Imagine that out of the blue in June 2000, not linked to any productivity outcome or wage negotiation, employers were faced with pay increases of greater than 40 per cent just for 18-year-olds. For example, a junior shop assistant employed under a retail award would, with the abolition of junior rates, cost an employer $43.20 more to employ; that would be for a 20-year-old. It would cost $86.35 extra to employ a 19-year-old and $130.55 extra to employ an 18-year-old. You are trying to tell us that it will have no effect. In one hit, it will have more than a $1 billion effect throughout the economy on the wage rates of this country.

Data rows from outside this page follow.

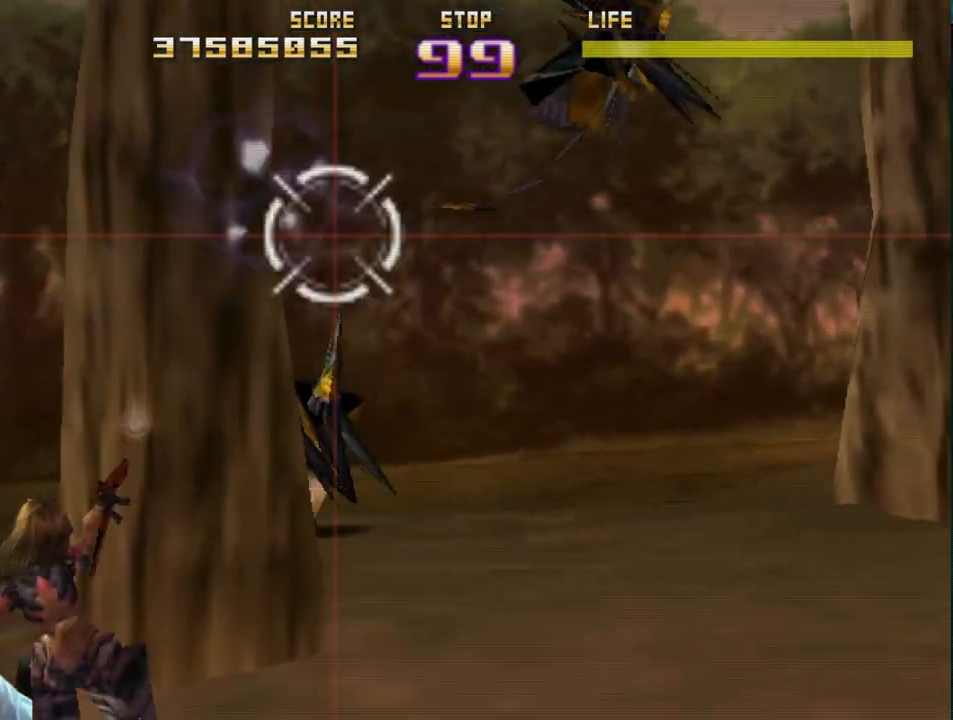
{"buttons": ["R2"], "left_stick": "up-right", "events": [[100, "left_stick", "down-right"], [350, "left_stick", "center"], [450, "left_stick", "up-right"]]}
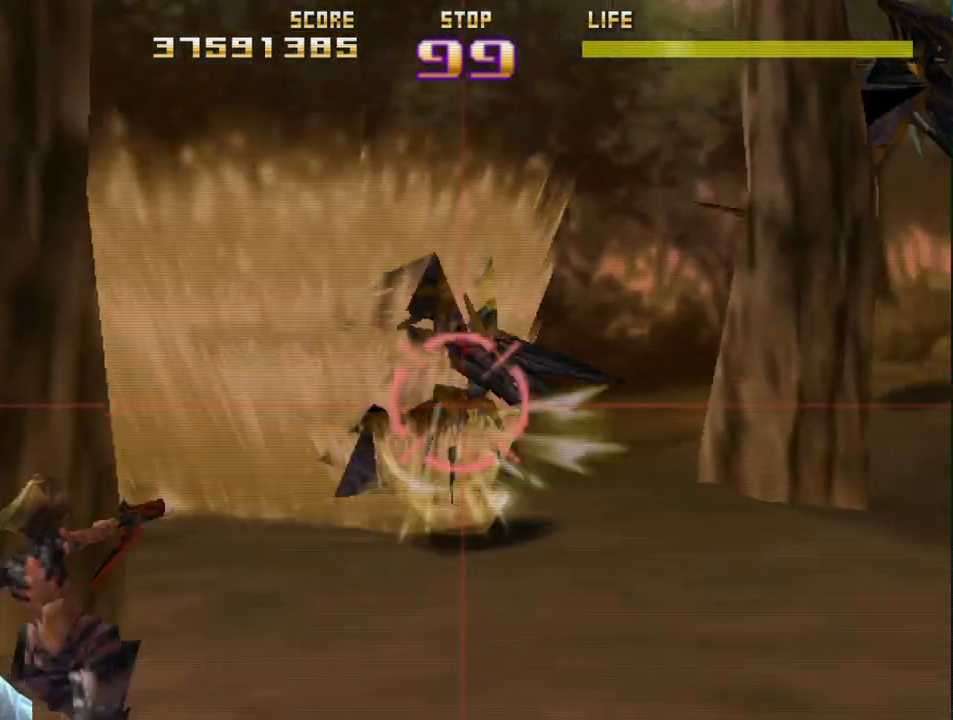
{"buttons": ["R2"], "left_stick": "up-right", "events": []}
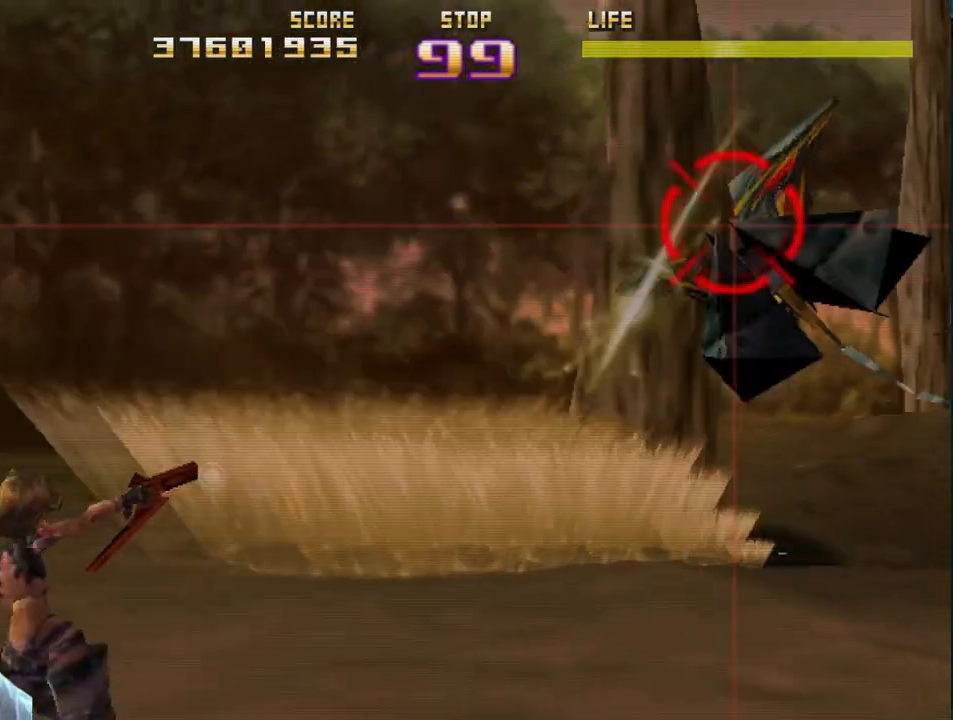
{"buttons": ["R2"], "left_stick": "down-left", "events": [[167, "left_stick", "left"], [433, "left_stick", "down-left"]]}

The coalition's strategy is to reduce unemployment based on empirical evidence and common sense. The surest way to handicap a young person in obtaining employment where junior wage rates are part of the award—and they have been there since federation—is to increase the employers' costs to the extent that there is no difference between the wages of an experienced adult employee and those of an inexperienced junior employee. So the onus is upon those supporting the removal of junior rates to show that such a change would not damage the jobs of young people. It is not discrimination to pay less to young people who are less skilled and who have less experi ence. Rather, the prime interest of young people is to gain experience and develop labour market skills.

It has been said that the alternative to what we are offering is competency based wages. That is what the opposition now wants to put in place. The great theorists in this debate are promoting the competency rate against age based rates. The point is that junior rates specifically target the youth unemployment problem. They go straight to the heart of the matter. This is a prime aim of the government in introducing its legislation.

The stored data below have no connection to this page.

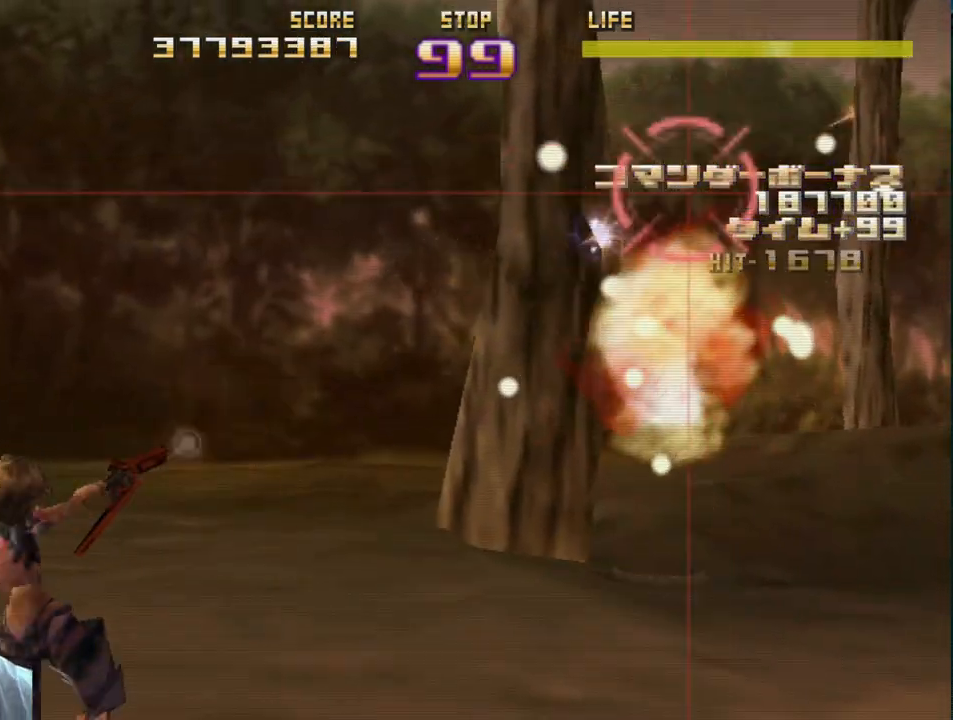
{"buttons": ["R2"], "left_stick": "up-right", "events": [[17, "left_stick", "down"], [83, "left_stick", "down-left"], [183, "left_stick", "left"], [367, "left_stick", "up-right"]]}
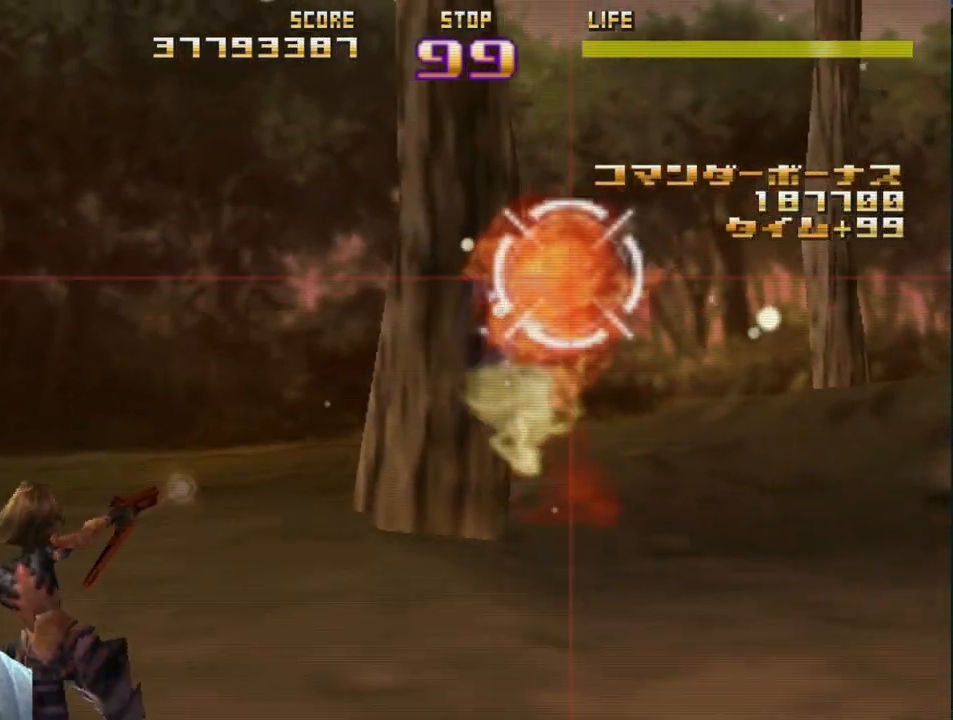
{"buttons": ["R2"], "left_stick": "left", "events": [[33, "left_stick", "right"], [233, "left_stick", "left"]]}
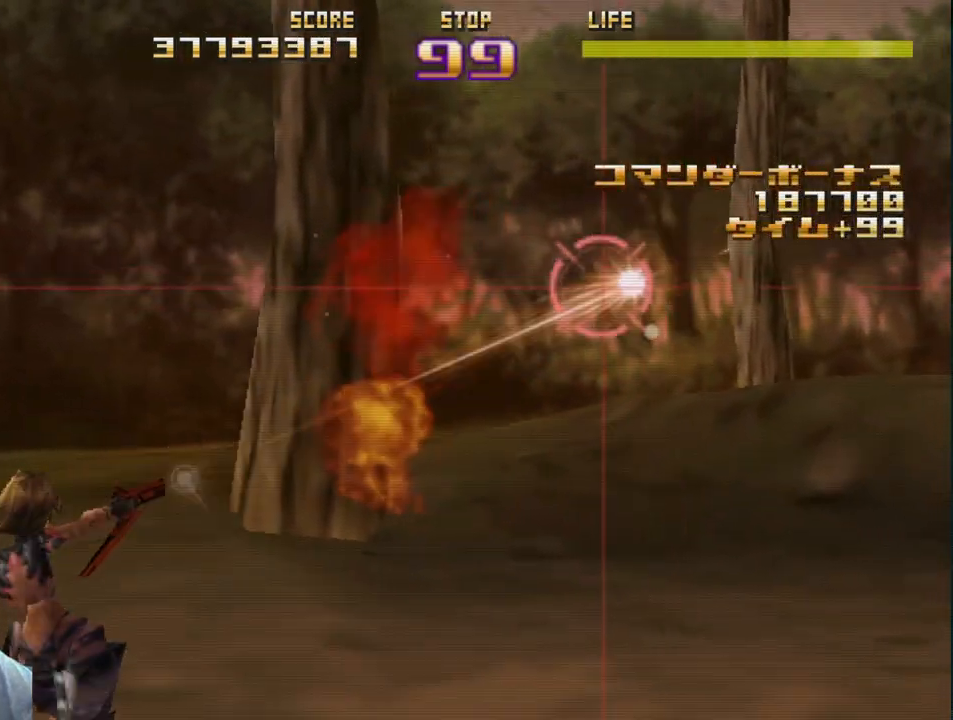
{"buttons": ["R2"], "left_stick": "left", "events": []}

Competency based rates are not a solution to youth unemployment. It is a complicated and very subjective system, and it will cut out young people from early employment opportunities. One of the main complaints of young people—I am sure you have heard it—is that they are unable to get a job because they are inexperienced. Yet how do you get experience without a job? Competency based rates will only accentuate this problem.

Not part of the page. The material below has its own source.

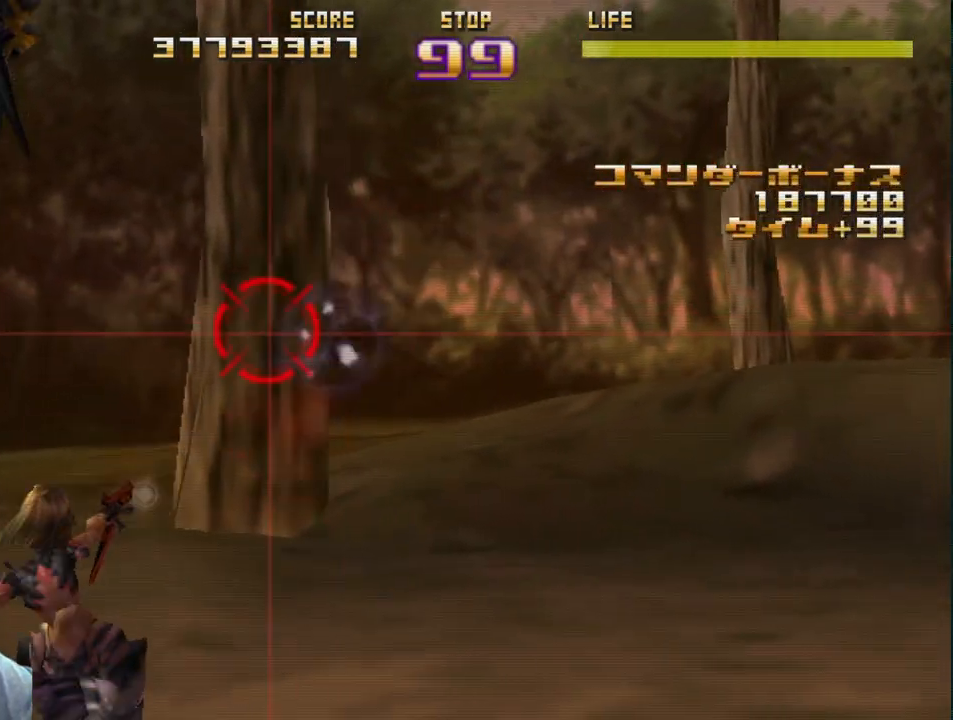
{"buttons": ["R2"], "left_stick": "up-right", "events": [[183, "left_stick", "up-right"]]}
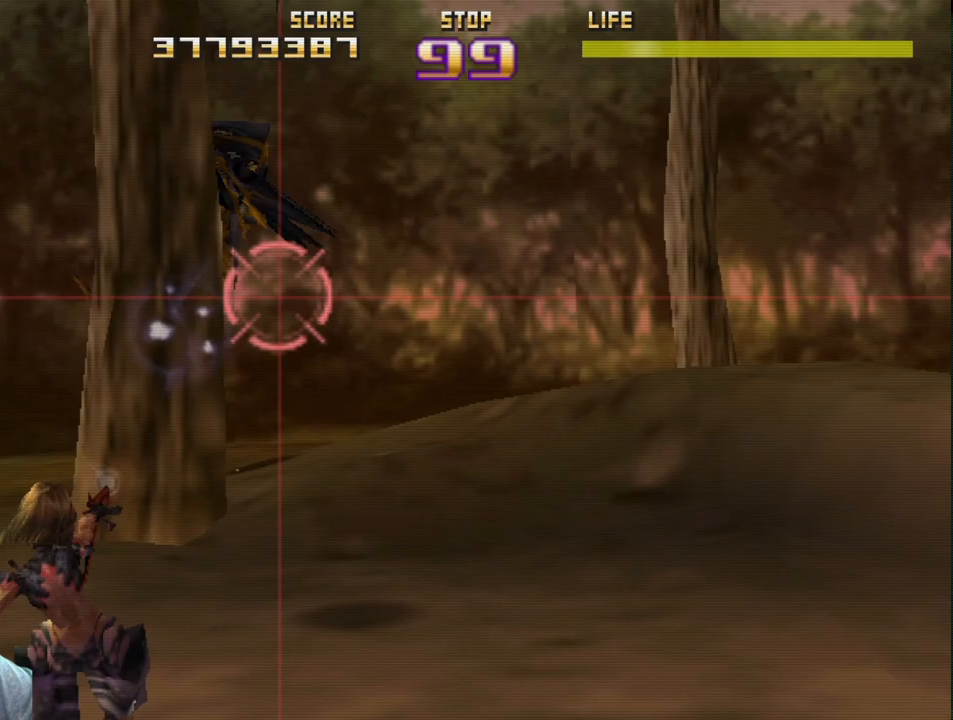
{"buttons": ["R2"], "left_stick": "up-right", "events": [[217, "left_stick", "up-left"], [300, "left_stick", "up-right"]]}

I refer to a committee report which quotes major views on competency based wages. Senator Crossin had much to say about this report, Youth employment: A working solution. It is a report by the House of Representatives Standing Committee on Employment, Education and Training, September 1997. It quotes extensively the likes of Coles Myer, Woolworths and McDonald's, the three biggest employers of the junior sector and shows just how complicated, subjective and ill-advised the competency based system is. I refer to pages 79 and 80 in regard to this matter. Together all of these employers employ hundreds of thousands of young people.

Further, we need to consider the impact of a competency based rate on adult earners. Not only does it make employees vulnerable to a very subjective assessment of their competency but it may well have the effect of dragging many adult wage earners down to what was once a junior rate, the lowest of the competency rate—in particular, working women.

Consider a working woman with a family to support who has lost her job in which she had become skilled over, say, 10 years in the manufacturing sector—a most common occurrence. The area of growth is the retail sector. So she takes up a job in that area and is plummeted to the wage at the lowest level, the former junior wage rate, because of her competency, because she is judged not to have the skills required for this industry. So the system that once supported the adult worker with a family now does not recognise her contribution and her working life as an adult. It will simply pull away the safety net for many adult workers. So in conclusion, in the words of the Canberra Times on 26 October, `You have to wonder about how serious some people are about lowering youth employment' when they stand against this legislation.